Material shown.
——

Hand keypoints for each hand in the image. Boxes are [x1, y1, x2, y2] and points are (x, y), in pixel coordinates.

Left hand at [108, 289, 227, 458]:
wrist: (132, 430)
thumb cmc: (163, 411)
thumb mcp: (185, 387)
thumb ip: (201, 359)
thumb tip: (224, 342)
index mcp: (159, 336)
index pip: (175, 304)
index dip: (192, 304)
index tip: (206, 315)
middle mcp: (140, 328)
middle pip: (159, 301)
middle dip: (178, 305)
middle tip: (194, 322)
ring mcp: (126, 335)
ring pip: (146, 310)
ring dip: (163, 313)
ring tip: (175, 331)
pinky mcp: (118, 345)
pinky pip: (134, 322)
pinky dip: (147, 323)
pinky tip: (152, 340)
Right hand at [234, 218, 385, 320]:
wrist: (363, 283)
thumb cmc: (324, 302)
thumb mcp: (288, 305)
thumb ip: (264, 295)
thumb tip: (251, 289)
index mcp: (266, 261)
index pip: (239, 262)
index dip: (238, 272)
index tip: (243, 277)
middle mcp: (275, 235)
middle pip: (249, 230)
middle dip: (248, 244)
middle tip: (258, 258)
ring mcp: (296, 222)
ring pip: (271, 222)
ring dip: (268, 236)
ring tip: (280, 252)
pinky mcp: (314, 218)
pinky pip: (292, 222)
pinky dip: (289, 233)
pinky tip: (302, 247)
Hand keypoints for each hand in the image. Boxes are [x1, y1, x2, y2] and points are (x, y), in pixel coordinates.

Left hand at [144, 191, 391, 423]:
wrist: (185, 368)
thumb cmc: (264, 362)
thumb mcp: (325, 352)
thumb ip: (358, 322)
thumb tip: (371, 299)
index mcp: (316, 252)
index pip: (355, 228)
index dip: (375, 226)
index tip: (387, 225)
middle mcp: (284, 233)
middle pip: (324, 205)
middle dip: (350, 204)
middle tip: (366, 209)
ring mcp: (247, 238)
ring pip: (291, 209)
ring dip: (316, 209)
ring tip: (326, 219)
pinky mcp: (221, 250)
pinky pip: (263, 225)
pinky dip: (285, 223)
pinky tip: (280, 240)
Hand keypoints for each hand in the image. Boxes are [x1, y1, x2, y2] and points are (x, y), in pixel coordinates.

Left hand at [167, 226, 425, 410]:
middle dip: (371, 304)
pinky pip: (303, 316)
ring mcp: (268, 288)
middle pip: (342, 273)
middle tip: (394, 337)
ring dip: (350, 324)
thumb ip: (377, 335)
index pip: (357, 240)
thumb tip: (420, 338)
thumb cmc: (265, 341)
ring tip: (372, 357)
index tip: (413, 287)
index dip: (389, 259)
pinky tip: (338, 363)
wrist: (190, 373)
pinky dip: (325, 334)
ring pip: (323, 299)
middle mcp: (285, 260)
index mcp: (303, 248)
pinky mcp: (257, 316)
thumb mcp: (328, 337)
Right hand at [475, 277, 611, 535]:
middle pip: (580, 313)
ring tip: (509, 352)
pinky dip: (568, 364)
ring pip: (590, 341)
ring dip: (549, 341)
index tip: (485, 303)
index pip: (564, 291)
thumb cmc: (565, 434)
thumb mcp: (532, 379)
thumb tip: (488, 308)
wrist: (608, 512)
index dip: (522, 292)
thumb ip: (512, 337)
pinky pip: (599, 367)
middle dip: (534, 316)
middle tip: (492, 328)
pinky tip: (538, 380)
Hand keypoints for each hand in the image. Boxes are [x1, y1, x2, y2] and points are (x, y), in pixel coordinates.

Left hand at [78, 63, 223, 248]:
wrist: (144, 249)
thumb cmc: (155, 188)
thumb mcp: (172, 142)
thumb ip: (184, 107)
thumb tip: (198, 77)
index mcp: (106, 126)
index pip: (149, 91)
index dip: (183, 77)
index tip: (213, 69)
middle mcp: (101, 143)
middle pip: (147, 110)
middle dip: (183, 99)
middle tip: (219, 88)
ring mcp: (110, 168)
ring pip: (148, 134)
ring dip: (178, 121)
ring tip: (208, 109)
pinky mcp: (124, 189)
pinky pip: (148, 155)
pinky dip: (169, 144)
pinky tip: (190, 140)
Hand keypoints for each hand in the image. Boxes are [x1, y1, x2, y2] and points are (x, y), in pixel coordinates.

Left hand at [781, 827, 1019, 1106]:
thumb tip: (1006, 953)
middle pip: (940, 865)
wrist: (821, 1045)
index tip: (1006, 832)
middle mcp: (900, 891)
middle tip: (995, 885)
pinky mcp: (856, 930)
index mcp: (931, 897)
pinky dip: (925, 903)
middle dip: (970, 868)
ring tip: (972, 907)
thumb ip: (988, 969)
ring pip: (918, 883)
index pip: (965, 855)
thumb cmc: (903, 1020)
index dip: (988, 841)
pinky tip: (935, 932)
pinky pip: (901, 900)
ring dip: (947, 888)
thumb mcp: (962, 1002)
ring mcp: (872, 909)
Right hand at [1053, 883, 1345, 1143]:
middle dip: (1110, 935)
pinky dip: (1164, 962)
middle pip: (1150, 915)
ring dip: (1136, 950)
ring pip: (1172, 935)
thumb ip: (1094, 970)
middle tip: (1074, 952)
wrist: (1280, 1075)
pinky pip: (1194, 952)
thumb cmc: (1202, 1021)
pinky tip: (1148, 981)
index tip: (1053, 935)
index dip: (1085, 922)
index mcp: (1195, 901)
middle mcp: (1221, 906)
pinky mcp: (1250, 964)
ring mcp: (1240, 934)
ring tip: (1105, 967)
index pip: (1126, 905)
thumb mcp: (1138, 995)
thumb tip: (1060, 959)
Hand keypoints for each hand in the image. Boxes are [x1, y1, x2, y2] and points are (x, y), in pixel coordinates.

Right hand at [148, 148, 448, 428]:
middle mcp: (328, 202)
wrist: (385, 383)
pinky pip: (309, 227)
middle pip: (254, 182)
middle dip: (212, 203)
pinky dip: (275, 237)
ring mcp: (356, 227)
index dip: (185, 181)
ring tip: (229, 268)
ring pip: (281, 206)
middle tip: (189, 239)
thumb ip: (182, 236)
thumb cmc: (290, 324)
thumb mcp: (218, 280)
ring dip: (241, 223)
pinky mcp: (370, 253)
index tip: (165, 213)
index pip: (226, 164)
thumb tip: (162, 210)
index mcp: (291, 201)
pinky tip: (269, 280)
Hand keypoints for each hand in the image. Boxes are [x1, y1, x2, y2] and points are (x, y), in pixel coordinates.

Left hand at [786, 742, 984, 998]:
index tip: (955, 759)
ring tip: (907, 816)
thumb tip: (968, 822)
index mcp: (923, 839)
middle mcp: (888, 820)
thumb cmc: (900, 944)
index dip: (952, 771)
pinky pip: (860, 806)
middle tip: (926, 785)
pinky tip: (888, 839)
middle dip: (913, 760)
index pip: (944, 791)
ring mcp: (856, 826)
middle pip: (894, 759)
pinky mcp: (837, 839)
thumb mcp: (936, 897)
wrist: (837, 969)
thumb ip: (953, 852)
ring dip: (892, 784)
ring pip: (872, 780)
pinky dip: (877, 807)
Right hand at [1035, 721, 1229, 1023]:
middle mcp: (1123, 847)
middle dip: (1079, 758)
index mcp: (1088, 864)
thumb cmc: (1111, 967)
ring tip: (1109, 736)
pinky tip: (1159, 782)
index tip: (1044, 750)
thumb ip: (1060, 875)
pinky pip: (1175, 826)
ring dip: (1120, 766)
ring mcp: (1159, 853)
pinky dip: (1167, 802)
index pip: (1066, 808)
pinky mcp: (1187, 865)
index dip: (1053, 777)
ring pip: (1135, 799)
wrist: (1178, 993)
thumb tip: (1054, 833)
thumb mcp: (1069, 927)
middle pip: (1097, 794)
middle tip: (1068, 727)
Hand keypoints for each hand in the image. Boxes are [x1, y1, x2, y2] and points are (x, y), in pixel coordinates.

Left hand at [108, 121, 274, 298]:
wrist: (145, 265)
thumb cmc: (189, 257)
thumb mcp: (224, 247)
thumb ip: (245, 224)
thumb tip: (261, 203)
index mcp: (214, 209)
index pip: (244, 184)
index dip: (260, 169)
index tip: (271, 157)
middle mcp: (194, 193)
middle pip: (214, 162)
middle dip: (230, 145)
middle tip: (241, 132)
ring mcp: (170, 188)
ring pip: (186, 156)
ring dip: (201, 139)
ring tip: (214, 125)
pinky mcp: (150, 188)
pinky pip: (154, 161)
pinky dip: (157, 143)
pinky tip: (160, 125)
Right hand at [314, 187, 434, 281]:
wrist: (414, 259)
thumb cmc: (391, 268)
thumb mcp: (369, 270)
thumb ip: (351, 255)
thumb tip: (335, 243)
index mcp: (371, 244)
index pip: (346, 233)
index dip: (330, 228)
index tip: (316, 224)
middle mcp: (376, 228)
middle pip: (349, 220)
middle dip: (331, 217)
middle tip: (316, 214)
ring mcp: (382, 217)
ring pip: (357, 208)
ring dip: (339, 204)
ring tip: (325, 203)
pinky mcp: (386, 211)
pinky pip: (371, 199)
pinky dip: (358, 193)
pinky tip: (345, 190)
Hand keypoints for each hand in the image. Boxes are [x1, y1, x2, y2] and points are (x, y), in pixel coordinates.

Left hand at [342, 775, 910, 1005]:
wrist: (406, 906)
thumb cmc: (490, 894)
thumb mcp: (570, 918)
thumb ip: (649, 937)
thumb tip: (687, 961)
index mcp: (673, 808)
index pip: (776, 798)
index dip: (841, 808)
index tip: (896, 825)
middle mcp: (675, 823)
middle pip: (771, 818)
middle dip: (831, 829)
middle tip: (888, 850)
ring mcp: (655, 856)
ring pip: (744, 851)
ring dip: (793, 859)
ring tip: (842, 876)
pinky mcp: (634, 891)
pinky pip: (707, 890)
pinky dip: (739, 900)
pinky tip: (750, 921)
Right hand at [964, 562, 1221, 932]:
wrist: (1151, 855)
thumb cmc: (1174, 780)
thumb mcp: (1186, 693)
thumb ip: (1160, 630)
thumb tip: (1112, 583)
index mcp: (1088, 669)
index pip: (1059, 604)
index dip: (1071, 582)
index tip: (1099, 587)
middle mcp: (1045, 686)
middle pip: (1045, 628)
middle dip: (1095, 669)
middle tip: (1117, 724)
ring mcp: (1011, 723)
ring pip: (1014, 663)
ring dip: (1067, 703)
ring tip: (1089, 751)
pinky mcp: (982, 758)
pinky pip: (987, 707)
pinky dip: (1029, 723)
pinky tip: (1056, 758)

——

Work request. Would you please copy each line of the listing that contains the word "Right"?

Problem solution.
Right hand at [234, 218, 385, 320]:
Right hand at [475, 277, 611, 535]:
Right hand at [1053, 883, 1345, 1143]:
Right hand at [148, 148, 448, 428]:
Right hand at [1035, 721, 1229, 1023]:
Right hand at [314, 187, 434, 281]:
Right hand at [964, 562, 1221, 932]:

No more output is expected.